For a while now, i have realized that I am not really that tall. just a little taller than average. but walking back from work today, i noticed the clearance on a parking garage. it was 6’2″. I can’t even walk in there.

Personal Update

another year

4 January, 2006 (15:05) | Personal Update

I want to post an update, but i’m kinda at a loss. I’ll just ramble. Christmas was fun, i was back at my mom’s a lot spending time with the family. got my cousin’s old golf clubs, thinking about trying to learn. feeling very sluggish recently. i want to work out for muscle this year, gain back the 20 pounds i lost last year, but make it a SOLID 20. not sure the best way to go about that though, so i’m just doing sit ups, pushups, and i might go get some weights to do curls. school starts back up next week. 3 classes, at $1,200 each. mellon reimburses me, but that’s going to blow a big whole in the 5k limit for the year. car transmission is dying. i hate cars. it’s alright for short trips to the grocery store for now though. i need to start thinking about replacing it.
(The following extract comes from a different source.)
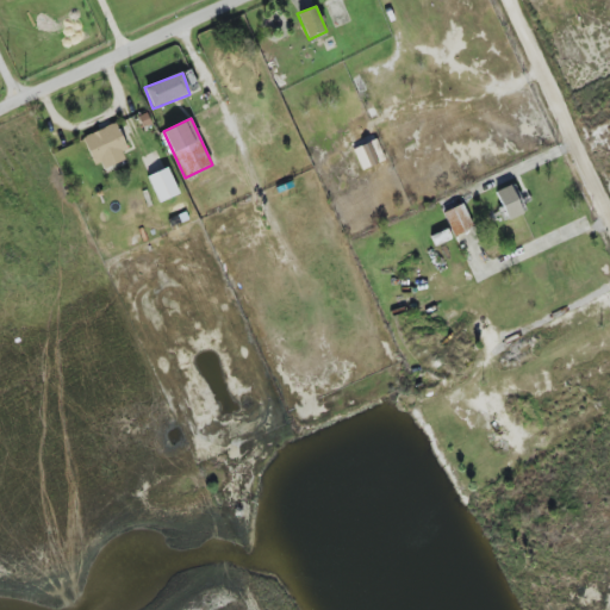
[(99,172),(129,159),(114,124),(83,137),(99,172)]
I kinda want a dodge ram. played civilization 4 a lot this weekend, kinda hard to play during the week since it takes atleast 4 hours to get through a game. great game though, certainly on par with civ2, a few things i’d like to see more/less of to say it’s better definitely, but it could very well prove to be better. really feeling down right now, for known reasons, but i’ll keep them locked up in a heart shaped box for the time being. lease is up in february for the apartment, but i’ll probably just renew it. works a drag without my friend kevin, who left for YWAM. i had 2 bottles of rolling rock beer and 2 glasses of champagne on new years. first time i ever drank. went out to some bars with my friend travis and dallas. drinking was actually a disappointment. i didn’t feel anything, didn’t feel more social, didnt feel happier, beer didn’t taste like anything, bad or good, still hate the bar scene, still hate second hand smoke, didn’t feel any different after drinking. probably won’t do it again unless i’m doing it for social reasons. ie: trying to to get a girl. i’m lame. i’m different. i’m done.